- _How to complete this task_: Every record is to be printed exactly as written, and any picture in it is skipped.

- _Dataset extract_:
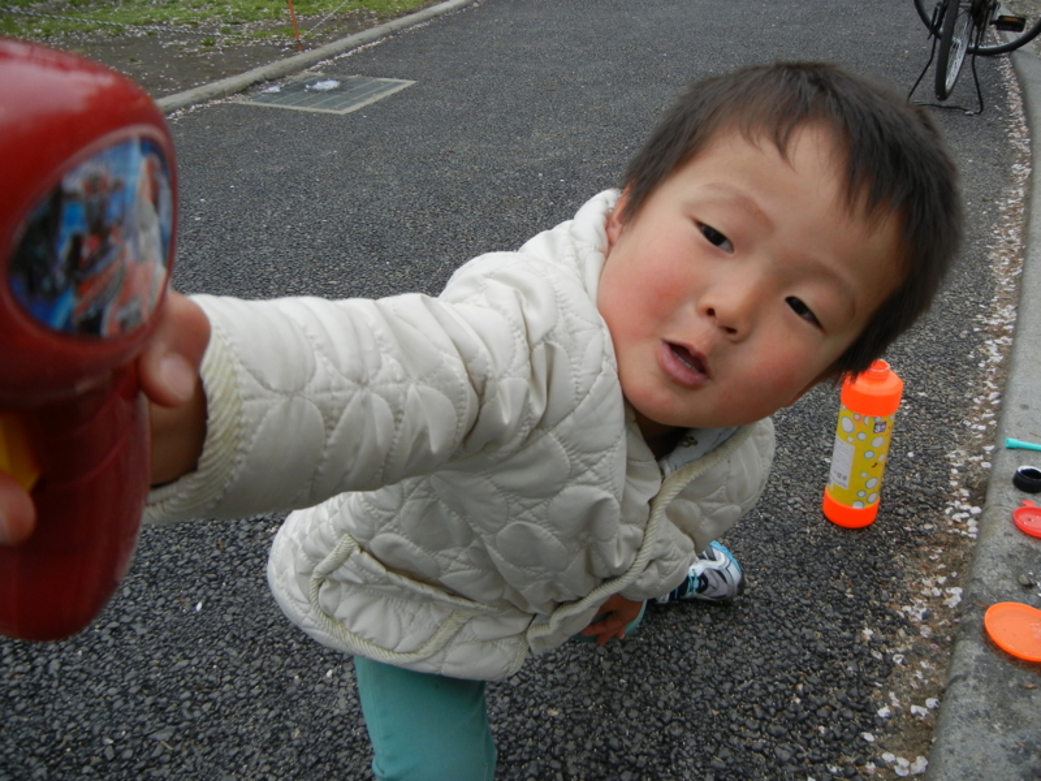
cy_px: 390
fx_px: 902
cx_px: 520
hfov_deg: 60.0
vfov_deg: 46.8
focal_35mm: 30
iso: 160
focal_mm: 5.4
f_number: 3.5
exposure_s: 1/680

- _Output of the exercise_:
cy_px: 390
fx_px: 902
cx_px: 520
hfov_deg: 60.0
vfov_deg: 46.8
focal_35mm: 30
iso: 160
focal_mm: 5.4
f_number: 3.5
exposure_s: 1/680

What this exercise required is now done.